**Exercise directions**
From first line to last, give the records again word for word and omit the pictures.

**Records**

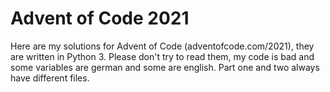 # Advent of Code 2021
Here are my solutions for Advent of Code (adventofcode.com/2021), they are written in Python 3.
Please don't try to read them, my code is bad and some variables are german and some are english.
Part one and two always have different files.
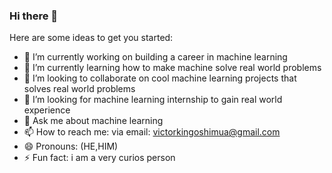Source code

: ### Hi there 👋


Here are some ideas to get you started:

- 🔭 I’m currently working on building a career in machine learning
- 🌱 I’m currently learning how to make machine solve real world problems 
- 👯 I’m looking to collaborate on cool machine learning projects that solves real world problems
- 🤔 I’m looking for machine learning internship to gain real world experience
- 💬 Ask me about machine learning
- 📫 How to reach me: via email: victorkingoshimua@gmail.com
- 😄 Pronouns: (HE,HIM)
- ⚡ Fun fact: i am a very curios person

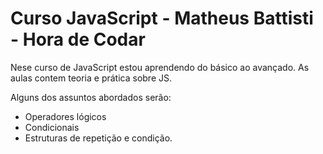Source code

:# Curso JavaScript - Matheus Battisti - Hora de Codar

Nese curso de JavaScript estou aprendendo do básico ao avançado.
As aulas contem teoria e prática sobre JS. 

Alguns dos assuntos abordados serão: 
* Operadores lógicos
* Condicionais
* Estruturas de repetição e condição.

**Task solution**
 # Advent of Code 2021
Here are my solutions for Advent of Code (adventofcode.com/2021), they are written in Python 3.
Please don't try to read them, my code is bad and some variables are german and some are english.
Part one and two always have different files.
Source code

: ### Hi there 👋


Here are some ideas to get you started:

- 🔭 I’m currently working on building a career in machine learning
- 🌱 I’m currently learning how to make machine solve real world problems 
- 👯 I’m looking to collaborate on cool machine learning projects that solves real world problems
- 🤔 I’m looking for machine learning internship to gain real world experience
- 💬 Ask me about machine learning
- 📫 How to reach me: via email: victorkingoshimua@gmail.com
- 😄 Pronouns: (HE,HIM)
- ⚡ Fun fact: i am a very curios person

Source code

:# Curso JavaScript - Matheus Battisti - Hora de Codar

Nese curso de JavaScript estou aprendendo do básico ao avançado.
As aulas contem teoria e prática sobre JS. 

Alguns dos assuntos abordados serão: 
* Operadores lógicos
* Condicionais
* Estruturas de repetição e condição.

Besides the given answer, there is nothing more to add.